[Start of section]

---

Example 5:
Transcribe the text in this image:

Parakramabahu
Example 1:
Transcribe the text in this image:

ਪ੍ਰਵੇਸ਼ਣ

[End of section]

Task statement = All of the records above need to be copied exactly.

Answer to this task =
---

Example 5:
Transcribe the text in this image:

Parakramabahu
Example 1:
Transcribe the text in this image:

ਪ੍ਰਵੇਸ਼ਣ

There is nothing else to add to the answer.